Le but de cette action est que les villes moyennes cessent de perdent des habitants et même en regagnent. L’objectif affiché est, également, de redonner une vitalité commerciale aux centres-villes. .

 

Faire revenir les commerces au cœur des villes

L’étude de l’Institut pour la Ville et le Commerce a noté que le taux de vacance moyen ; c’est-à-dire le taux de baux commerciaux ;  (établi sur un panel de 190 villes en France) est passé de 6,1% en 2001 à 10,4% en 2015.

 

Cette même année, 55% des communes analysées ont un taux supérieur à 10%. Les villes les plus impactées sont Châtellerault, Béziers, Annonay et Forbach où plus de 20% de magasins sont fermés. Précisons que 7 % des villes moyennes n’ont plus aucun commerce. Mais ceci n’est pas une fatalité. « Les villes qui s’engageront dans ce programme de revitalisation du territoire bénéficieront d’une suppression du seuil d’autorisation d’exploitation commerciale » a déclaré Delphine Gény-Stephann, ex Secrétaire d’Etat auprès du ministre de l’Economie et des Finances. « Les porteurs de projets pourront ainsi plus facilement s’implanter ou étendre leur activité dans le cœur de ville.

 

D’après l’Institut pour la ville et le commerce, les dépenses des ménages sont aujourd’hui effectuées à 70% dans les zones périphériques.
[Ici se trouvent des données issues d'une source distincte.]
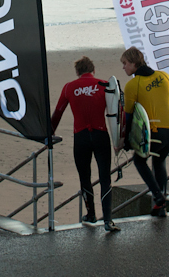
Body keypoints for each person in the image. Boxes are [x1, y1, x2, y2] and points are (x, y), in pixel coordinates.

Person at [51, 56, 120, 232]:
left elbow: (58, 113)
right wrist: (120, 138)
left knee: (85, 177)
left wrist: (48, 134)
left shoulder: (69, 87)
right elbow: (117, 113)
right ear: (93, 70)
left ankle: (91, 214)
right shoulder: (104, 84)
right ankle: (108, 220)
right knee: (105, 177)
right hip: (101, 135)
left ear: (77, 72)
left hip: (80, 137)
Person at [121, 47, 169, 218]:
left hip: (154, 132)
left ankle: (158, 196)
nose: (124, 67)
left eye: (125, 64)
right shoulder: (163, 76)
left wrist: (126, 140)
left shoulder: (133, 85)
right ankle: (160, 207)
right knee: (159, 161)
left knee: (139, 161)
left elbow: (128, 116)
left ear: (134, 63)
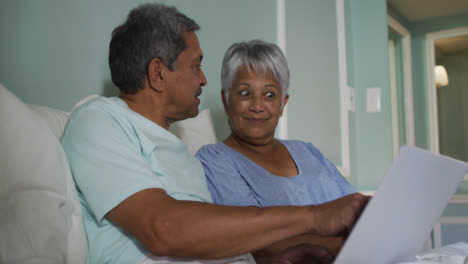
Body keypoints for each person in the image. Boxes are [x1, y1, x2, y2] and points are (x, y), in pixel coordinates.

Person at [61, 3, 369, 264]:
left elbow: (213, 238)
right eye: (196, 66)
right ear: (157, 74)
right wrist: (314, 217)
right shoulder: (98, 120)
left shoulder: (181, 152)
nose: (204, 79)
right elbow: (163, 229)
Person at [195, 40, 356, 262]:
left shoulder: (308, 152)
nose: (257, 105)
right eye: (244, 93)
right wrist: (346, 246)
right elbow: (254, 241)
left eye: (269, 95)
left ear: (283, 103)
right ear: (225, 100)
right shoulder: (214, 160)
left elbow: (354, 210)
Pourtant, on sait que les riverains apprécient tout particulièrement faire leurs courses en centre-ville.

 

Selon le baromètre des centres villes (BVM), 63% des français sont attachés à leur centre-ville. Celui-ci se doit d’être un lieu convivial, où l’on peut se donner rendez-vous, faire du shopping, boire un verre dans un bar ou aller au restaurant. L’attractivité, tant au niveau de la ville que des commerces est donc de mise.

 

Jacques Lamblin, maire de Lunéville, revitalise son centre-ville depuis des années et, pour ce faire, a investi 25 millions : « C’est très important que l’espace public soit beau, bien fleuri, avec des pavages de qualité afin que le promeneur ait envie de se promener. Par ces actions, de nouvelles franchises se sont installées. Le taux de vacances est passé de 18 à 12% dans les rues les plus commerçantes de la ville, » explique-t-il.

 

Caroline Cailleux, maire de Beauvais dans l’Oise, a elle aussi intégré le projet Cœur de Ville et a déjà beaucoup de projet « Nous allons, par exemple, mettre 2 heures gratuites pour que les gens puissent se garer et faire leurs courses en toute tranquillité. Les commerçants vont alors pouvoir expliquer à leurs clients que dans le centre-ville de Beauvais on peut stationner, consommer et acheter. »

 

Helène L’host, la présidente de l’association des commerçants de Beauvais croient beaucoup en cet engagement : « Les gens n’attendent pas la même chose des boutiques que l’on trouve en centre-ville que ce que l’on peut trouver en périphérie. Les clients souhaitent un accueil, une proximité, des conseils. Mais pour cela, il faut qu’il y ait une certaine attractivité pour les attirer.